Resistance training can earn you major gains in strength, power, muscle mass, and performance, but here’s one more benefit to add to that list: better Zzzs. According to a recent study, it doesn’t matter how hard your workout session is, strength training can improve the quality of your sleep.
In this study, published in Biology of Sport, 15 male athletes performed two resistance training sessions: one to failure and the other to non-failure. Participants tracked their sleep quality and heart rate variability (HRV), a measure of nervous system recovery, after each session and performed a one-rep max (1RM) test the following day. Results showed both groups improved sleep quality, strength on 1RM, and HRV recovery equally.
The findings suggest that you can get sleep and recovery benefits from a small dose of resistance training, and you don’t have to worry that a higher intensity workout will disrupt sleep. These improvements may be attributed to improvements in mood, depression, and anxiety.
When sleep quality is suffering, athletes often feel angry, confused, tense, fatigued, and even depressed compared to when they are in a well-rested state, explained Louisa Nicola, neurophysiologist and Tonal advisory board member. “I think we can all relate to our overall mood being poorer when our sleep quality or quantity is reduced, and these negative feelings can perpetuate the poor sleep patterns,” Nicola said.
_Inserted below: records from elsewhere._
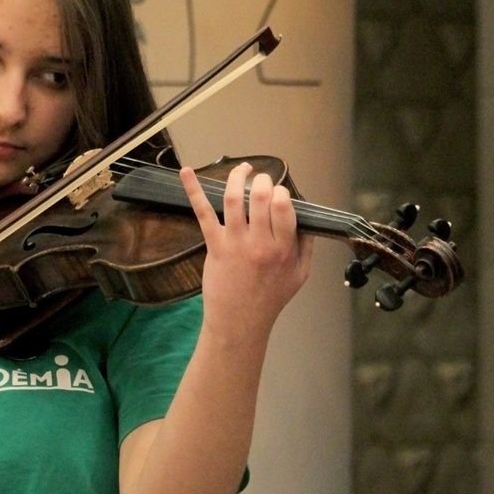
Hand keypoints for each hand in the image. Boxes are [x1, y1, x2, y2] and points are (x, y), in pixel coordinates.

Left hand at [180, 161, 312, 339]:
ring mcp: (235, 243)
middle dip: (262, 180)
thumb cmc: (269, 299)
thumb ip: (306, 246)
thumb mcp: (301, 275)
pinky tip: (186, 172)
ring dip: (237, 177)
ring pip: (234, 199)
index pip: (285, 206)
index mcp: (283, 248)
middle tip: (260, 180)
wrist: (240, 323)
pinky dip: (193, 189)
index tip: (278, 192)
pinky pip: (203, 212)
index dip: (281, 191)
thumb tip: (307, 220)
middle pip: (261, 196)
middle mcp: (260, 243)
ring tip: (242, 170)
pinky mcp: (214, 246)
It’s a virtuous cycle: The better you sleep, the more energy you have for training, and the harder you train, the better you sleep. But the effect of sleep on training goes beyond feeling energized. High-quality sleep is essential for muscle recovery. Sleep can help regulate anabolic hormones responsible for muscle growth and development such as testosterone and human growth hormone, Nicola added. One review saw a decrease in these anabolic hormones after prolonged sleep deprivation.
“Anabolic hormone levels follow a circadian rhythm, and if we are chronically limiting sleep,” Nicola noted, “it may inhibit maximal strength performance, volume load of the training sessions, and increase risk of muscle loss.”
Although this study used a small sample of young men, it demonstrated that sleep quality improved with resistance training regardless of intensity. And there is more evidence to back this up: Studies on older adults, women, and adults with obesity and sleep-related breathing disorders such as sleep apnea, have also shown that resistance training improved sleep quality.
In addition, research published in Prevention Medicine Reports further backed up these findings in a large study that assessed resistance training and sleep quality in over 23,000 adults. Researchers found that any degree of resistance training resulted in better sleep quality, and those participants who had the worst sleep rating when the study began made the biggest sleep gains once they started training.
“The positive benefits of aerobic exercise on sleep quality have been known for a long time, but emerging evidence in the past few years shows that resistance training also has significant benefits for sleep,” said Troy Taylor, Senior Director of Tonal Strength Institute. “This is particularly true in people with the lowest quality sleep, so if you want to improve your sleep, make sure strength training is a mainstay in your program.”